鉄の塊と書いて飛行機と読む
飛行機は嫌いだ、この鉄の塊が空を飛んでいる理由もわからないし、一度離陸したら着陸するまで生か死しかないことも、なんてギャンブルをしているんだ、と頭を抱えたくなる。少し下降する度に内臓がせり上がってくる感覚、風が原因らしく、大きく揺れる機体。
ああ、これだから飛行機は嫌なんだ。目をつぶりアウターを握り締める私の肩をたたいた友人は「外、見てみなよ」とだけ、今から楽しくて仕方がないという声だった。
友人の方に顔をやると、もう先程配られたイヤホンをつけ、目の前のタッチパネルで見ることができる映画を物色している。

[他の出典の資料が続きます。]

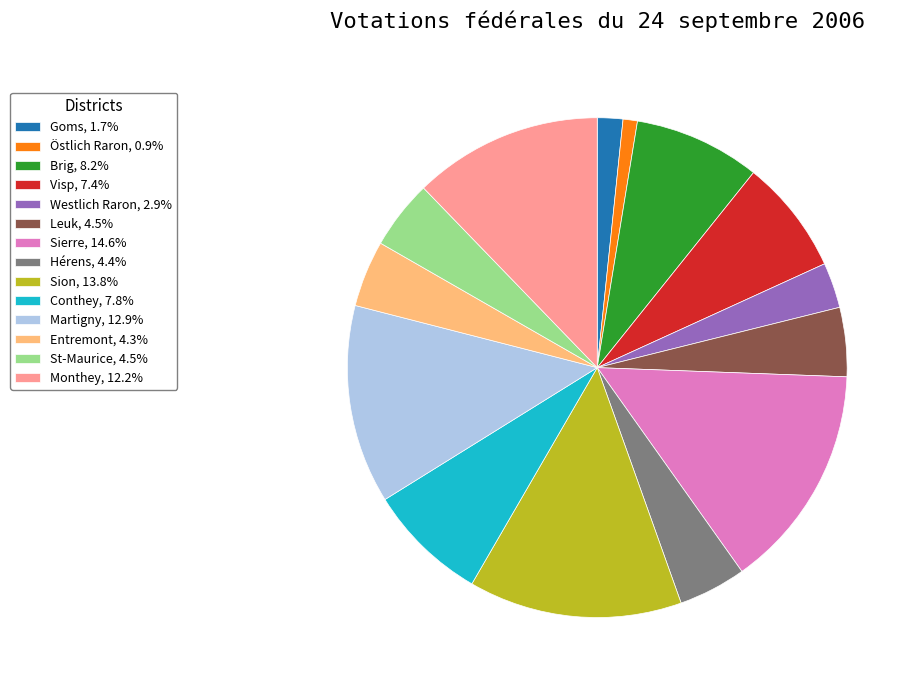

What is the ratio of the value at Martigny to the value at Sion?

0.9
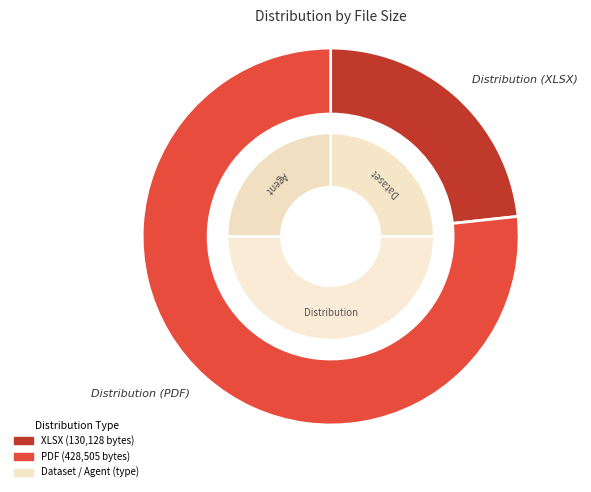

What is the largest slice in the pie chart?

Distribution (PDF)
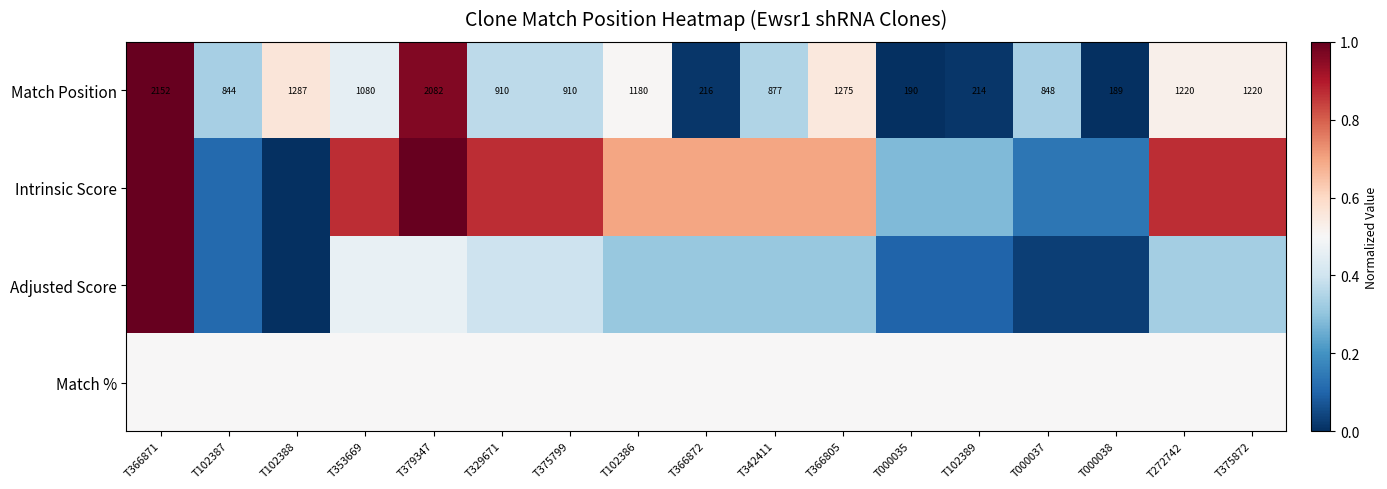

The Match % series shows 0.9 at T102386. True or false?

False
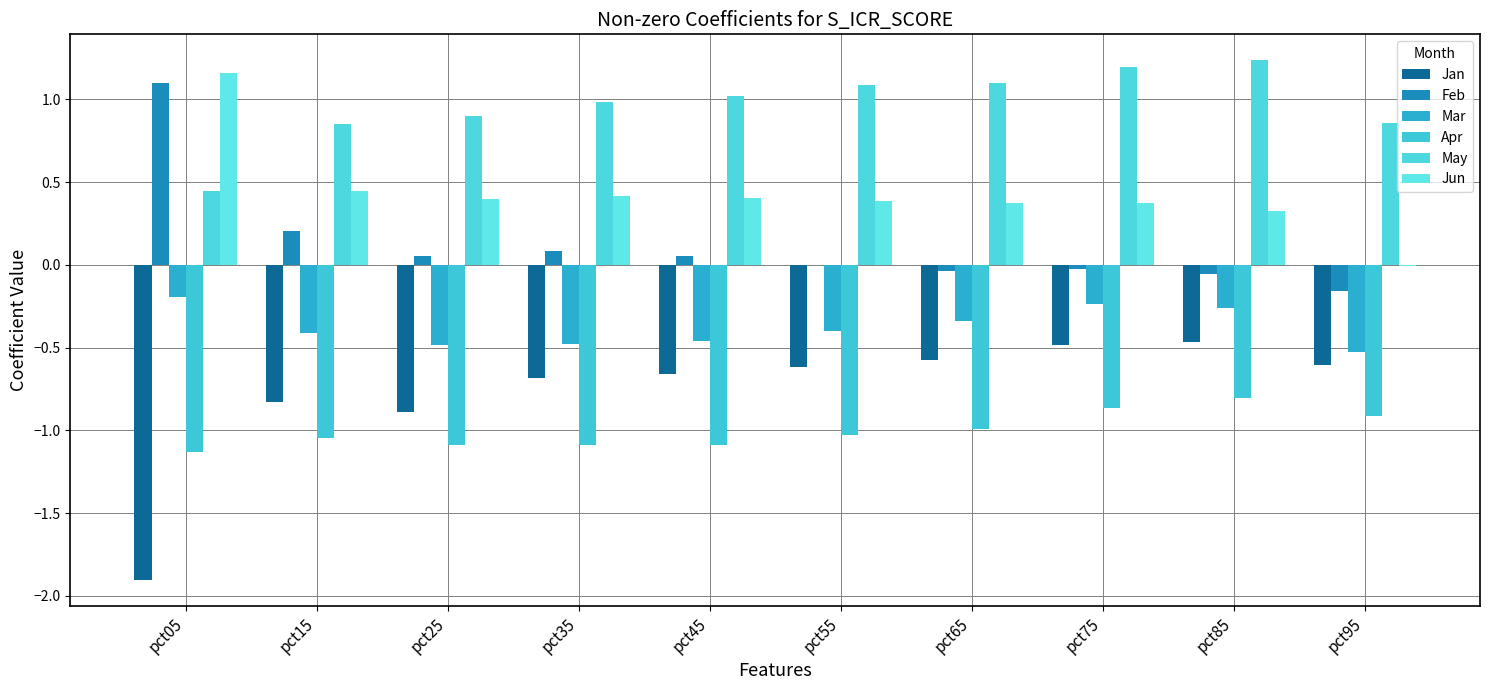

What is the total value across all series at pct25?

-1.1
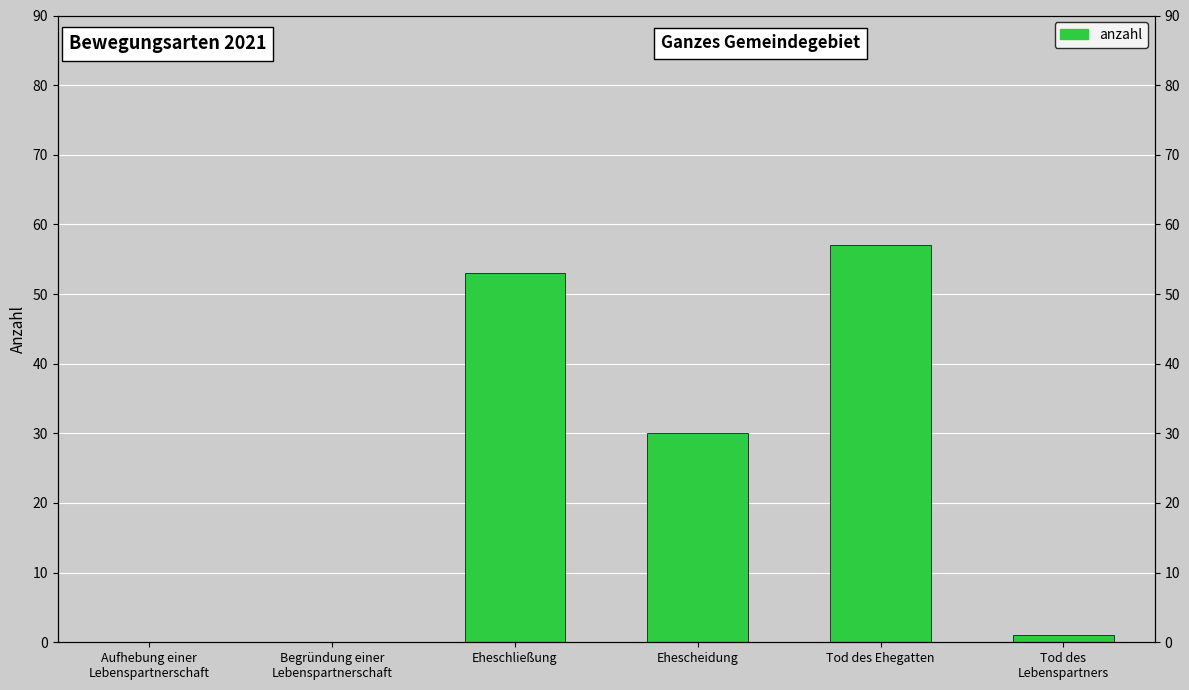

Reading left to right, list all the values displayed in this chart.

Aufhebung einer
Lebenspartnerschaft=0	Begründung einer
Lebenspartnerschaft=0	Eheschließung=53	Ehescheidung=30	Tod des Ehegatten=57	Tod des
Lebenspartners=1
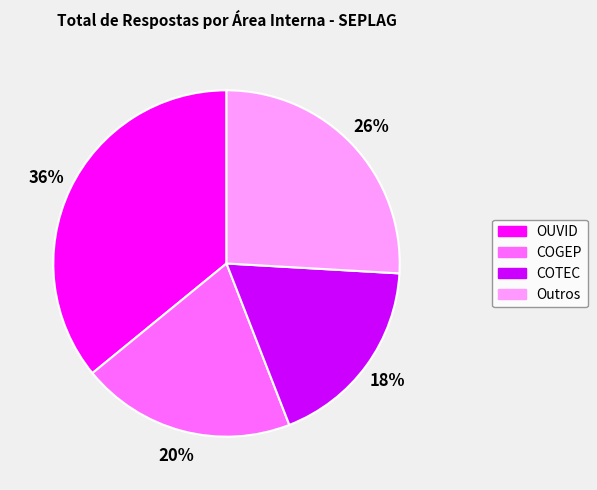

To the nearest percent, what is the average slice percentage?

25%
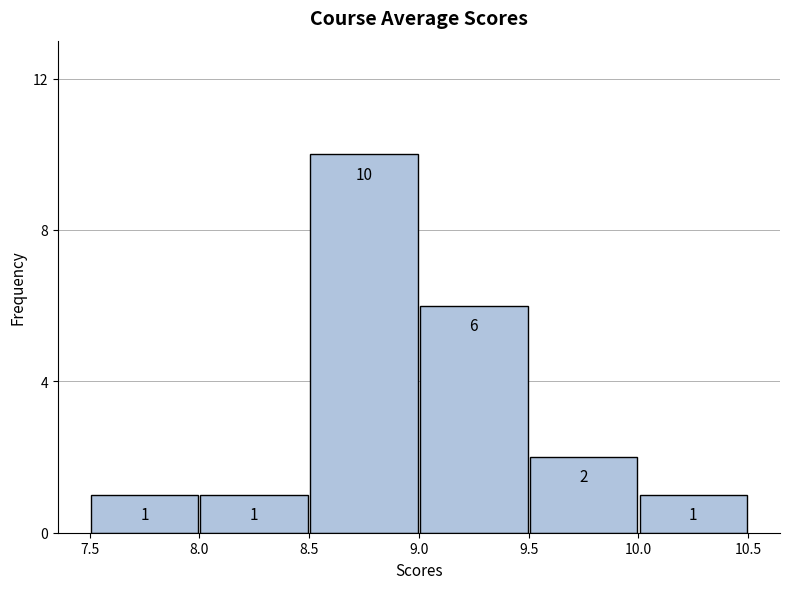

Reading left to right, list every bar in this chart as the range it spans on the x-axis followed by its height.

7.5 to 8.0: 1
8.0 to 8.5: 1
8.5 to 9.0: 10
9.0 to 9.5: 6
9.5 to 10.0: 2
10.0 to 10.5: 1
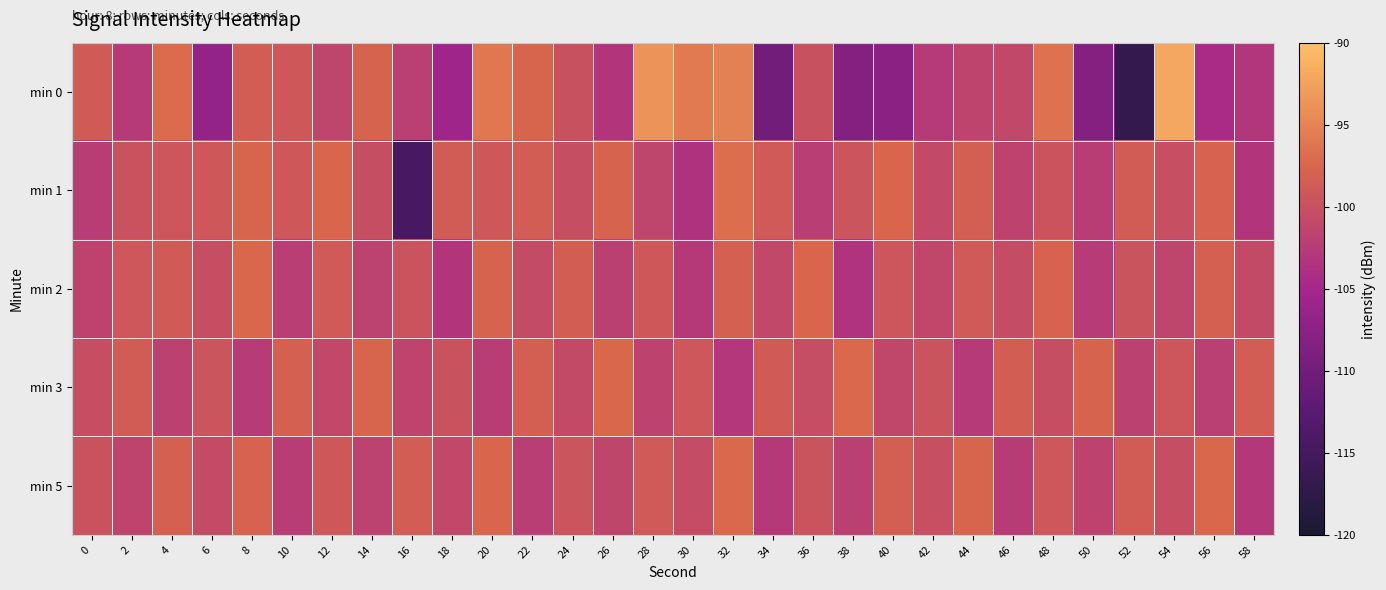

What is the difference between the highest and lowest values at 56?

6.8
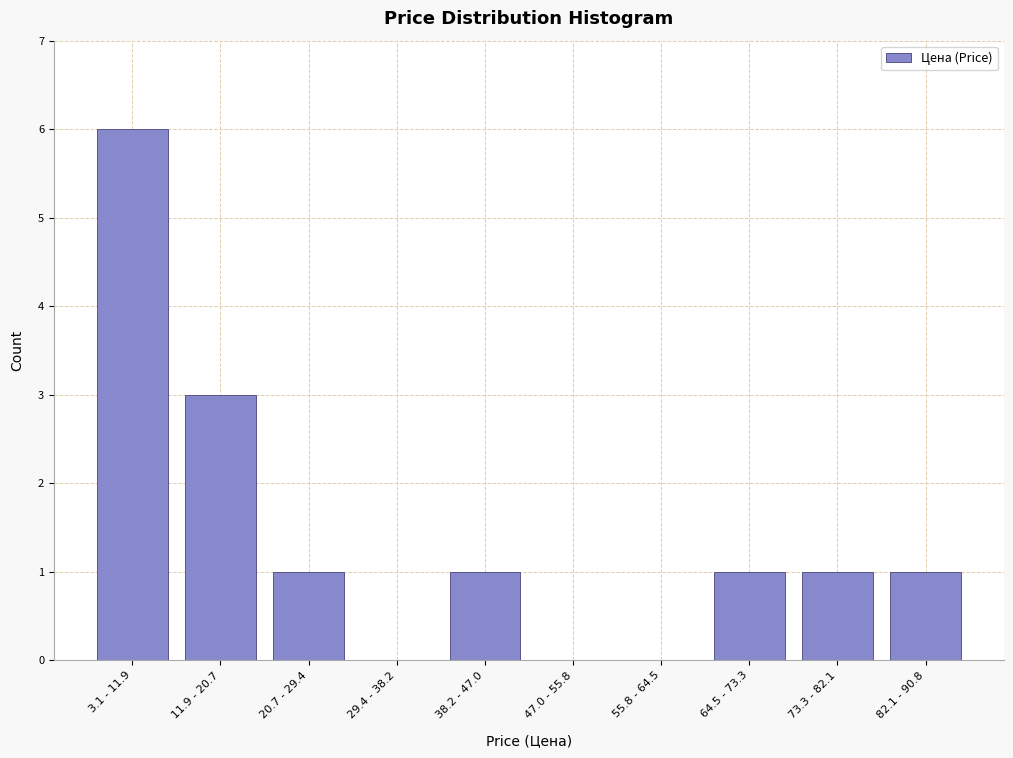

Reading left to right, extract all data points from this chart.

3.1 - 11.9=6	11.9 - 20.7=3	20.7 - 29.4=1	29.4 - 38.2=0	38.2 - 47.0=1	47.0 - 55.8=0	55.8 - 64.5=0	64.5 - 73.3=1	73.3 - 82.1=1	82.1 - 90.8=1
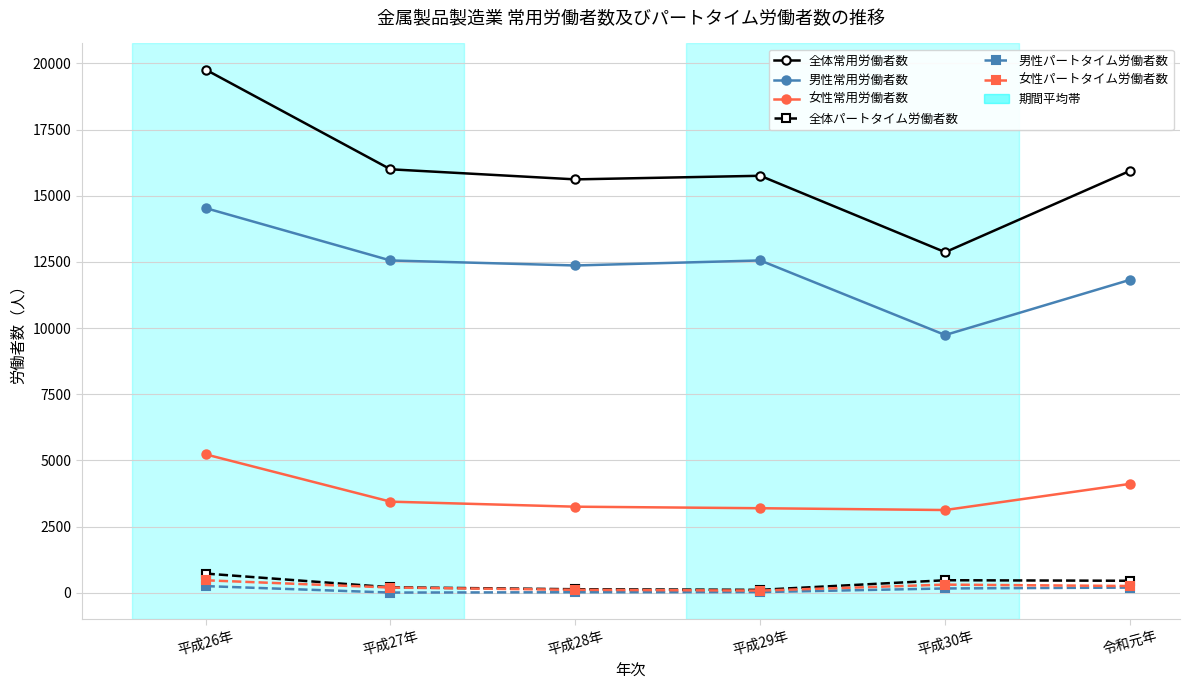

What is the lowest value of the 男性常用労働者数 series?

9738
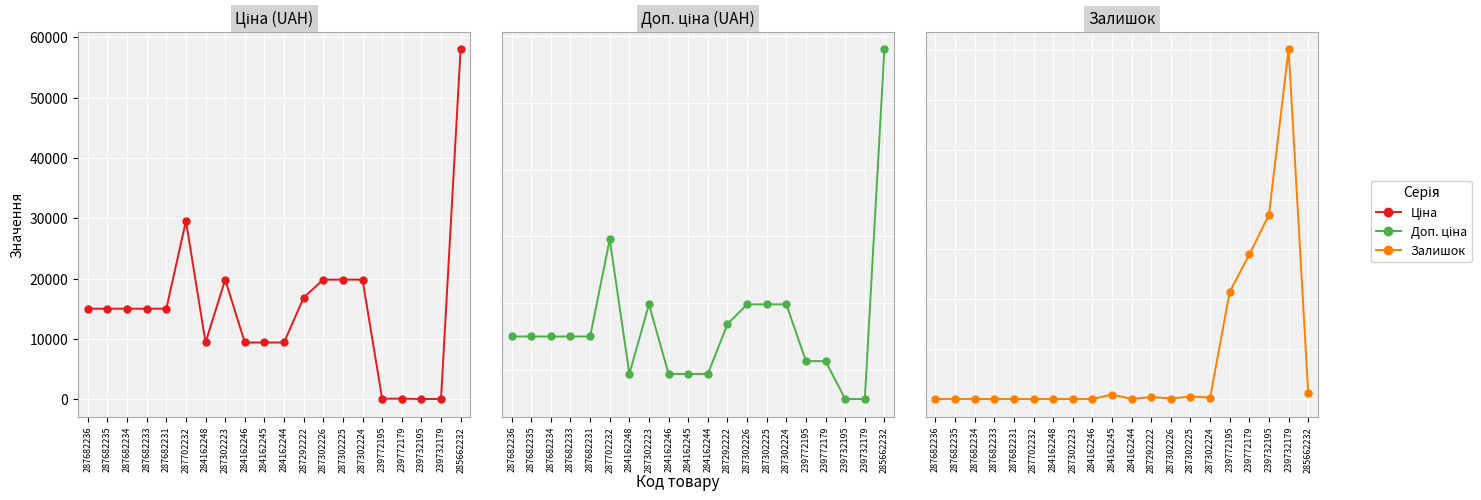

What is the value of the Залишок point at the 16th from the left?

215.0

話をして気を紛らわせるつもりだったのに、薄情なやつめ、心のなかで悪態をつきながら、おそるおそる窓の外にピントをあわせる。少し前まで私たちが居た東京は、黒い布にラメ入りの化粧品をぶちまけたような、光る魚がいるらしい深海とはこういうものなのかもしれない、と思わせるようにひろがっていた。
慣れたら快適でしょう、あはは、なにその顔、本当に嫌なら代替案出せばよかったのに、なんで出さなかったの、きみ、変に頑固だからなあ。
良い映画がなかったのか、映画に飽きたのか、彼女はイヤホンを片方外しながらお行儀よく声をおとして笑う。
最後まであなたの近くにいることができるなら、悪くないかもしれないと思ったから。
なんて、不謹慎で少女趣味丸出しのことを言えるわけがない。代替案を出さなかった理由、あらためてあまり褒められたものではないな、と、なんだか、きまりが悪くなって彼女から目を逸らす。
女は度胸でしょ、とだけ呟き、これ以上の追求はやめてくれというふうにヘッドフォンをつける。不謹慎で少女趣味、そんな思考を手放すために眼下に広がる深海に逃げ出した。